Black Scurf and Stem Canker
Rhizoctonia solani is a fungal disease causing stem canker, damping off, black scurf, skin netting and tuber growth distortions. Black scurf can be soil and seed borne and survives a long time in soil and on volunteers or crop debris. There is no significant proliferation during storage.
Affected roots, stems and stolons show reddish brown necrotic patches called cankers. A stem canker can cause symptoms similar to those of blackleg, in that plants are stunted and develop a rolling of the upper leaves. Brown, slightly sunken lesions with distinct edges develop on the stem base and on stolons. If severe, lesions can merge to girdle the stem. Later a white collar can develop on the stems at soil level. The resulting pruning of the stem can lead to uneven emergence and gaps in crops.
On the tuber black scurf is an entirely superficial black incrustation (sclerotia). It usually appears as small, irregular blemishes that can be extensive but easily scratched off.
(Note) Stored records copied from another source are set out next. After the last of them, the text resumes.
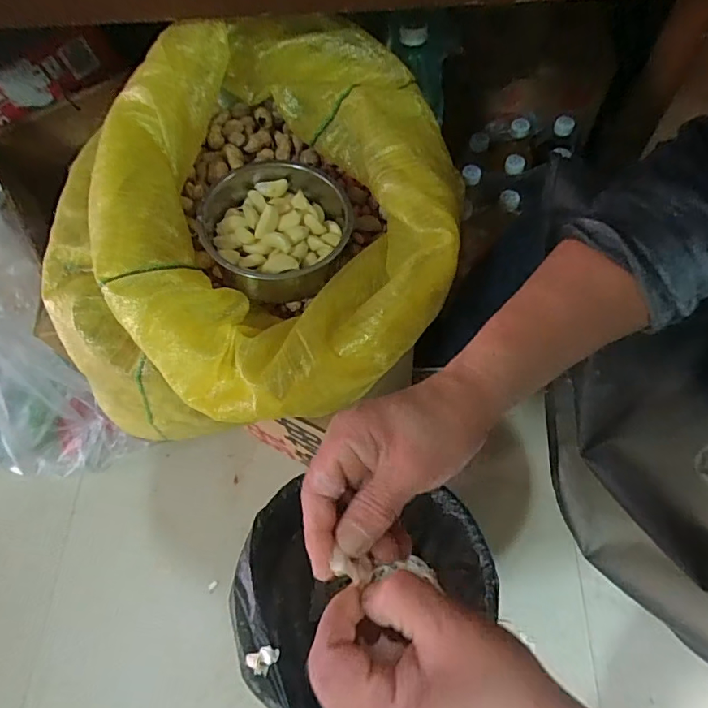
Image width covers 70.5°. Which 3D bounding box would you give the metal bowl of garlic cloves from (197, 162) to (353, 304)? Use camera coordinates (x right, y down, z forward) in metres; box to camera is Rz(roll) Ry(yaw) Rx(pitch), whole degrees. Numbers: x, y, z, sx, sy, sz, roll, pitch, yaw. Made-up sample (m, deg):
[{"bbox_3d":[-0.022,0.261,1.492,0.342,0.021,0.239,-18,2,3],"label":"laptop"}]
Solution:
[{"bbox_3d":[-0.069,-0.108,0.449,0.127,0.056,0.136,-1,64,3],"label":"metal bowl of garlic cloves"}]

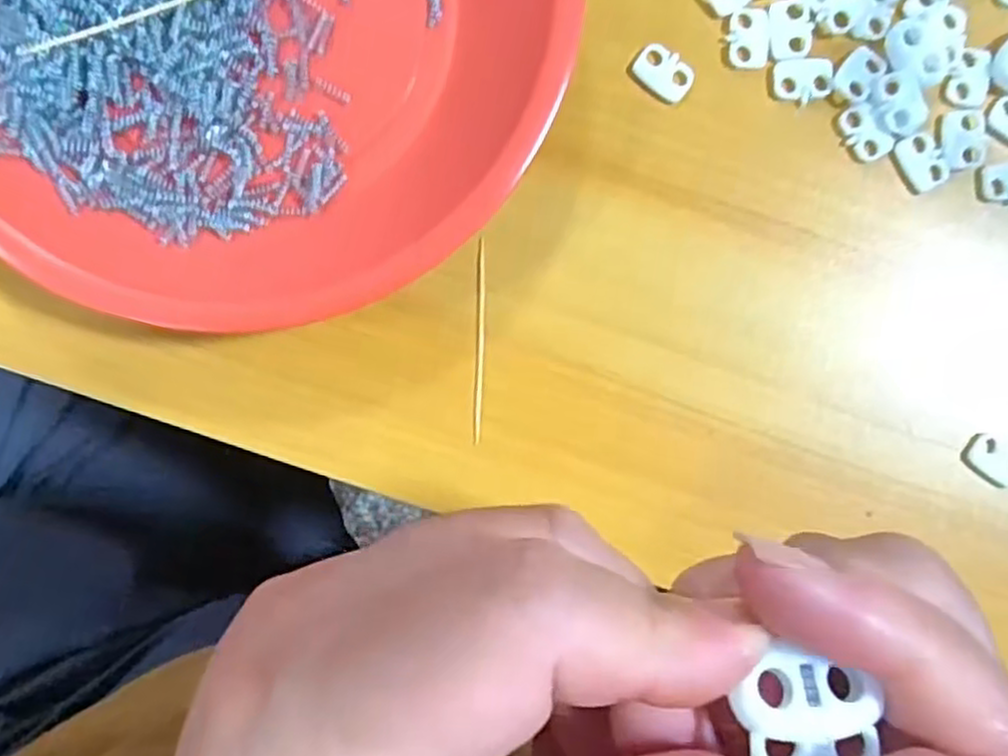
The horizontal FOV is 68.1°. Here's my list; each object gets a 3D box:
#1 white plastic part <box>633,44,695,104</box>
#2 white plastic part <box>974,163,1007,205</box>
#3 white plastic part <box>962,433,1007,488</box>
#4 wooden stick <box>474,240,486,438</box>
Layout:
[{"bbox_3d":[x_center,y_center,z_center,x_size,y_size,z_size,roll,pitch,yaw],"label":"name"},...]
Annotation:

Long, fine, black strands (mycelia) may be associated with the sclerotia, are easily visible with magnification (10x). Affected tubers can show growth distortions that resemble glyphosate damage. Affected areas usually show retarded growth in association with thickened brown skin patches that are often referred to as netting or elephant hide. Other distortions include dimples and trumpet shaped holes penetrating the tuber.
Disease development is generally promoted in cold planting conditions where plant growth is inhibited. Sprouts can be pinched off (damping off) but they often grow again from a point behind the severed tip. This gives rise to crops with a wide range of tuber sizes and maturity.
An integrated approach to control is necessary as no single measure is entirely effective. There are no resistant varieties but seed should be clear of infection or fungicide treated. Measures which promote early emergence such as planting in warm, well drained seed beds minimise infection as vigorous plants will outgrow the infection. Avoid deep planting. Long rotations reduce disease levels in the soil.